Heupel faces high expectations after undefeated 2017

UCF head football coach Josh Heupel (Photo: UCF Athletics)
UCF head football coach Josh Heupel (Photo: UCF Athletics)

Let’s get one thing straight here: Josh Heupel is not Scott Frost.

Yes, I understand the impeccable amount of similarities the two may have and that being a big reason why Danny White brought him to coach the reigning national champions. They were both upstart quarterbacks leading their team to national championships, but Josh Heupel is not Scott Frost.

Head Coach Josh Heupel is unproven. Nothing he did at any other school as a player or a coach matters because Head Coach Josh Heupel has not won a game in his head coaching life.

The excellent part about Heupel’s position is that he is set up for success. He has a battle-tested team that knows how to win and one of the best defensive coordinator partners in the country in Randy Shannon. However, just because you have the pieces around you does not automatically make you a good coach.

Mike Brown had LeBron James in Cleveland but could not get it done. Grady Little had Pedro Martinez, Curt Schilling, and a dynamo Red Sox team in 2003 but could not get it done. The head coach is an underrated part of a team. Without the right voice leading the ship, the ship could sink.

As a branch on the Bob Stoops coaching tree and a coordinator of a Top-10 offense last season, Heupel definitely has the knowledge and tools he can bring to the table to add to the value of the team.

The terrible part about Heupel’s position is that he is also set up for failure. If UCF loses one game this year for any reason, the blame will fall on Heup. He is the main cog in the machine that is different from last season and is the face of the team after McKenzie Milton.
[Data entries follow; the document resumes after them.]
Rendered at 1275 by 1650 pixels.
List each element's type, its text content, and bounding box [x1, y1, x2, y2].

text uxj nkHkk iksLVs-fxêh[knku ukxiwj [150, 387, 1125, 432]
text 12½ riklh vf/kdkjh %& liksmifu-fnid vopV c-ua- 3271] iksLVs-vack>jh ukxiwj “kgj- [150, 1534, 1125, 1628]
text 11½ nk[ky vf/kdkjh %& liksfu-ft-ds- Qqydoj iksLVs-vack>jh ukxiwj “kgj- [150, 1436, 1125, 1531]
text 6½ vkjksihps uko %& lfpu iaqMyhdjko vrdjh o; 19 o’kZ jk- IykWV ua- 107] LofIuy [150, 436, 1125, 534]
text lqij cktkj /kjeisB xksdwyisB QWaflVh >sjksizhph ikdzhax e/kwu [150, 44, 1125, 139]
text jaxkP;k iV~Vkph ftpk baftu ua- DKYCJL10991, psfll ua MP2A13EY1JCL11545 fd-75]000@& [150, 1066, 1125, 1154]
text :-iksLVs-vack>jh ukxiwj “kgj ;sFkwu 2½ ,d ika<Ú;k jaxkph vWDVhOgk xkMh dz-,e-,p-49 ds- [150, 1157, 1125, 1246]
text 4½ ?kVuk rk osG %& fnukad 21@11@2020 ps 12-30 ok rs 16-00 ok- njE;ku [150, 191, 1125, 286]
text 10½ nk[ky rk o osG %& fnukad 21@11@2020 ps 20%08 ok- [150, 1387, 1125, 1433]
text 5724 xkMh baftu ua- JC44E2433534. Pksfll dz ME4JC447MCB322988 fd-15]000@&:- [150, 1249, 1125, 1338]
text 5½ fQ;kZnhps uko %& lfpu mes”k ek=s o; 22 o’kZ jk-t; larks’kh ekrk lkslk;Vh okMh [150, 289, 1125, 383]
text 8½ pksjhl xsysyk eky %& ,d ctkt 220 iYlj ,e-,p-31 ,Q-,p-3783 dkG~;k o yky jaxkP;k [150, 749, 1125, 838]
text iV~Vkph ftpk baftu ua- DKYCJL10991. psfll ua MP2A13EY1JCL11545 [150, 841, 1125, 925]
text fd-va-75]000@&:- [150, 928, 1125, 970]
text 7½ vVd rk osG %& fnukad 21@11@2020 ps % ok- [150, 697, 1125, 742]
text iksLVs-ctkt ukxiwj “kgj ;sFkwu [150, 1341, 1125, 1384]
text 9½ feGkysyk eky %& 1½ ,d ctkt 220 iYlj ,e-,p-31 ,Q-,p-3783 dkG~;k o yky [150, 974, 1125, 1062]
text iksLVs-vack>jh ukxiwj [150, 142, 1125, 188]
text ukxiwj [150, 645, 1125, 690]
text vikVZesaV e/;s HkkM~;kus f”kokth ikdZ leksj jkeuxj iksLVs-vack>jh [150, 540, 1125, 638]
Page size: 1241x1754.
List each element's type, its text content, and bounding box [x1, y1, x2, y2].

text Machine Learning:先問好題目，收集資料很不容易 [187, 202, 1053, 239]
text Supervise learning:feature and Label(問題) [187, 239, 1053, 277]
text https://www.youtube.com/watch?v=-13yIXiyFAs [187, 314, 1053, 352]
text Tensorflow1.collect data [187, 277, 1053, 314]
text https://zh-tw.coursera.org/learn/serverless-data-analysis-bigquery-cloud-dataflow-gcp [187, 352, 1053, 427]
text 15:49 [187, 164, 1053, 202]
I hope that Heupel is able to find a balance of remaining competitive with the rest of college football versus remaining competitive among the team. Because, yes, UCF is in competition with other schools in the American Conference, and with schools ahead of them in the polls. However, Heupel cannot have his team pay too much attention to the noise. He needs to have them focused on what the team can control, which Frost did an excellent job of.

I think if Heupel can maintain his team’s composure and provide a cool, calm, collected voice like his predecessor did, Heupel can maybe, just maybe, live up to the unfathomable and unreasonable expectations placed on him.

Now, there is a small chance Heupel lives up to wild and undeserving expectations. The only way he exceeds them is if UCF makes a College Football Playoff, but the Knights will need help from the committee in order for that to happen. Chances are, Heupel will not live up to the next-to-impossible expectations that Coach Frost left behind.

If this team loses one game, Heupel will get the blame. But Knight Nation should do a job and not put this pressure on Heup, because as I stated at the beginning of this article: Josh Heupel is not Scott Frost.